§ WORK TO COMPLETE
Output every entry below exactly, without its pictures.

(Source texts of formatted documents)
=====
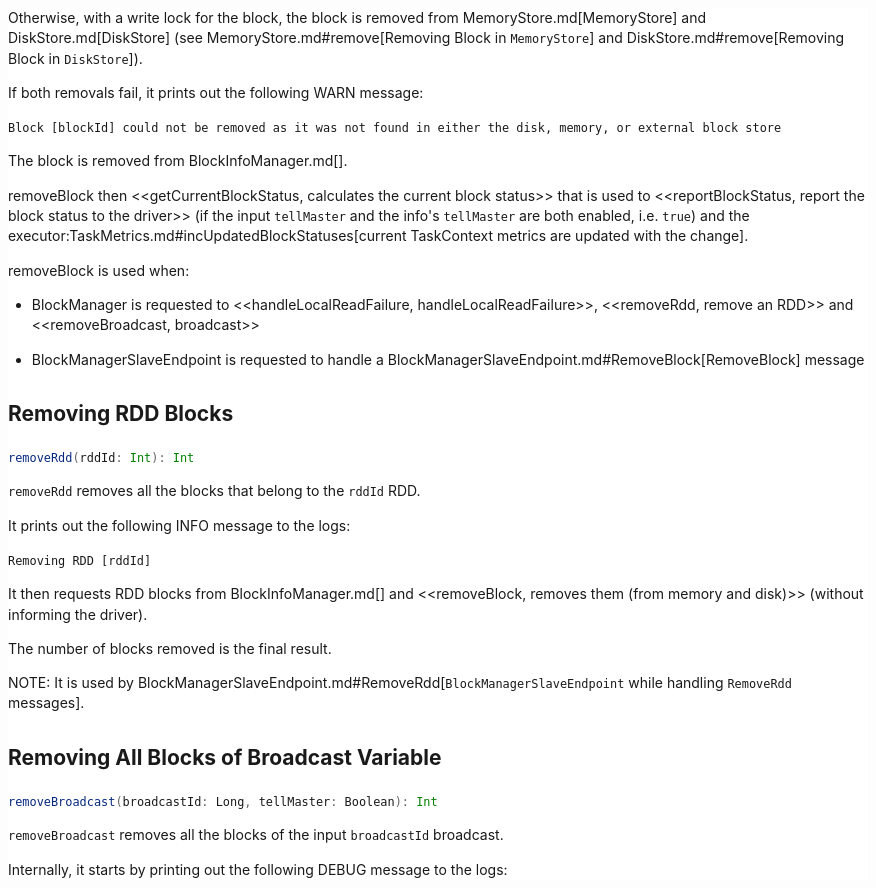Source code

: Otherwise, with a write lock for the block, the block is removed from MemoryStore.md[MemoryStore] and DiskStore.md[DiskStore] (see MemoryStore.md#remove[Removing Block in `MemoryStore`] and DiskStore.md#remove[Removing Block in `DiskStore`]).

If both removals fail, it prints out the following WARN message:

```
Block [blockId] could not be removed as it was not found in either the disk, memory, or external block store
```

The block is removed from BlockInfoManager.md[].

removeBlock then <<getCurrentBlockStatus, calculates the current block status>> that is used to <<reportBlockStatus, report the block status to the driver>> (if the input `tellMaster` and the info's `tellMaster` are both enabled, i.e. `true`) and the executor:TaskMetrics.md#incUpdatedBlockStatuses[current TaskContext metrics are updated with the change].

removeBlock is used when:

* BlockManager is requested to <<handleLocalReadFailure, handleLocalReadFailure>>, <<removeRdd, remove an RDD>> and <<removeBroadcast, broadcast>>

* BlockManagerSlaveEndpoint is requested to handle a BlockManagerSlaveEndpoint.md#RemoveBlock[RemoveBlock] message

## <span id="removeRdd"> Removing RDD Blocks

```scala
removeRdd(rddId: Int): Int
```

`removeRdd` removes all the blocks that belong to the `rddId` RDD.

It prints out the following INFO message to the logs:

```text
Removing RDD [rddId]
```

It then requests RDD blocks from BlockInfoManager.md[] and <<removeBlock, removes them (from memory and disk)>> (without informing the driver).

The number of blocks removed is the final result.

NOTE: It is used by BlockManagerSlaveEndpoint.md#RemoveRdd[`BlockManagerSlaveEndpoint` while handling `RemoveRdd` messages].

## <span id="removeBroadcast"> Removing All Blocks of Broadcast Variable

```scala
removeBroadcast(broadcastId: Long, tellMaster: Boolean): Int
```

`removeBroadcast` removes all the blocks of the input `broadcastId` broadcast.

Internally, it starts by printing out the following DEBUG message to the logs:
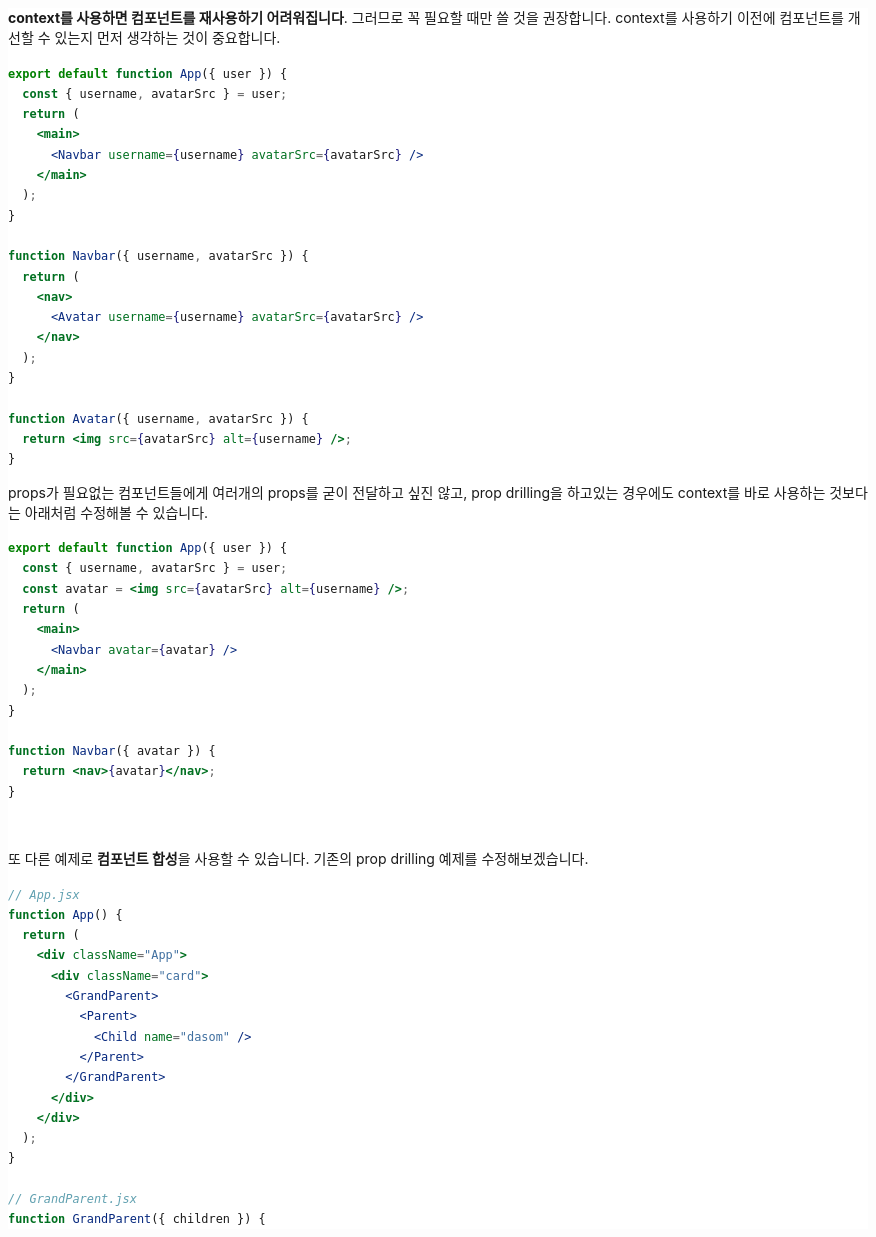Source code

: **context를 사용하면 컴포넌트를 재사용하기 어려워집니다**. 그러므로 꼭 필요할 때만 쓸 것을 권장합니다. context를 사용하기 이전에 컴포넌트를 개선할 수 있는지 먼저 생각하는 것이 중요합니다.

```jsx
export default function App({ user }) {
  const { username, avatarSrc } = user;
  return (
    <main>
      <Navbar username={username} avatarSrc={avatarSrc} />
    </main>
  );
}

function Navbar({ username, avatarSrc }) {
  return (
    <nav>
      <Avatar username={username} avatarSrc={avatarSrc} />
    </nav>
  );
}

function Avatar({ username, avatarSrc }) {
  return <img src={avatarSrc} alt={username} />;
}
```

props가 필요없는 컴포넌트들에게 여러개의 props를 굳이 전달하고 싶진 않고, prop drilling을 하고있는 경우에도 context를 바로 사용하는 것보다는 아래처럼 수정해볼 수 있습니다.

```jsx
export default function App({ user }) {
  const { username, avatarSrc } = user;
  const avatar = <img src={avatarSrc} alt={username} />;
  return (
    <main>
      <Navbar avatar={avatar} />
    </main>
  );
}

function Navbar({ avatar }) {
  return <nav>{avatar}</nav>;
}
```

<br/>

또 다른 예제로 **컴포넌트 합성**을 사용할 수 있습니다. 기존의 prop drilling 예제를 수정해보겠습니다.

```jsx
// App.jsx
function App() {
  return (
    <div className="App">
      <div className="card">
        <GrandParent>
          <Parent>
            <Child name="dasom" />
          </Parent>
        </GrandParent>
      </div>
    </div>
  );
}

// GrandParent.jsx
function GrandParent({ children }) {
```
=====
§ COMPLETED EXERCISE
Source code

: Otherwise, with a write lock for the block, the block is removed from MemoryStore.md[MemoryStore] and DiskStore.md[DiskStore] (see MemoryStore.md#remove[Removing Block in `MemoryStore`] and DiskStore.md#remove[Removing Block in `DiskStore`]).

If both removals fail, it prints out the following WARN message:

```
Block [blockId] could not be removed as it was not found in either the disk, memory, or external block store
```

The block is removed from BlockInfoManager.md[].

removeBlock then <<getCurrentBlockStatus, calculates the current block status>> that is used to <<reportBlockStatus, report the block status to the driver>> (if the input `tellMaster` and the info's `tellMaster` are both enabled, i.e. `true`) and the executor:TaskMetrics.md#incUpdatedBlockStatuses[current TaskContext metrics are updated with the change].

removeBlock is used when:

* BlockManager is requested to <<handleLocalReadFailure, handleLocalReadFailure>>, <<removeRdd, remove an RDD>> and <<removeBroadcast, broadcast>>

* BlockManagerSlaveEndpoint is requested to handle a BlockManagerSlaveEndpoint.md#RemoveBlock[RemoveBlock] message

## <span id="removeRdd"> Removing RDD Blocks

```scala
removeRdd(rddId: Int): Int
```

`removeRdd` removes all the blocks that belong to the `rddId` RDD.

It prints out the following INFO message to the logs:

```text
Removing RDD [rddId]
```

It then requests RDD blocks from BlockInfoManager.md[] and <<removeBlock, removes them (from memory and disk)>> (without informing the driver).

The number of blocks removed is the final result.

NOTE: It is used by BlockManagerSlaveEndpoint.md#RemoveRdd[`BlockManagerSlaveEndpoint` while handling `RemoveRdd` messages].

## <span id="removeBroadcast"> Removing All Blocks of Broadcast Variable

```scala
removeBroadcast(broadcastId: Long, tellMaster: Boolean): Int
```

`removeBroadcast` removes all the blocks of the input `broadcastId` broadcast.

Internally, it starts by printing out the following DEBUG message to the logs:
Source code

: **context를 사용하면 컴포넌트를 재사용하기 어려워집니다**. 그러므로 꼭 필요할 때만 쓸 것을 권장합니다. context를 사용하기 이전에 컴포넌트를 개선할 수 있는지 먼저 생각하는 것이 중요합니다.

```jsx
export default function App({ user }) {
  const { username, avatarSrc } = user;
  return (
    <main>
      <Navbar username={username} avatarSrc={avatarSrc} />
    </main>
  );
}

function Navbar({ username, avatarSrc }) {
  return (
    <nav>
      <Avatar username={username} avatarSrc={avatarSrc} />
    </nav>
  );
}

function Avatar({ username, avatarSrc }) {
  return <img src={avatarSrc} alt={username} />;
}
```

props가 필요없는 컴포넌트들에게 여러개의 props를 굳이 전달하고 싶진 않고, prop drilling을 하고있는 경우에도 context를 바로 사용하는 것보다는 아래처럼 수정해볼 수 있습니다.

```jsx
export default function App({ user }) {
  const { username, avatarSrc } = user;
  const avatar = <img src={avatarSrc} alt={username} />;
  return (
    <main>
      <Navbar avatar={avatar} />
    </main>
  );
}

function Navbar({ avatar }) {
  return <nav>{avatar}</nav>;
}
```

<br/>

또 다른 예제로 **컴포넌트 합성**을 사용할 수 있습니다. 기존의 prop drilling 예제를 수정해보겠습니다.

```jsx
// App.jsx
function App() {
  return (
    <div className="App">
      <div className="card">
        <GrandParent>
          <Parent>
            <Child name="dasom" />
          </Parent>
        </GrandParent>
      </div>
    </div>
  );
}

// GrandParent.jsx
function GrandParent({ children }) {
```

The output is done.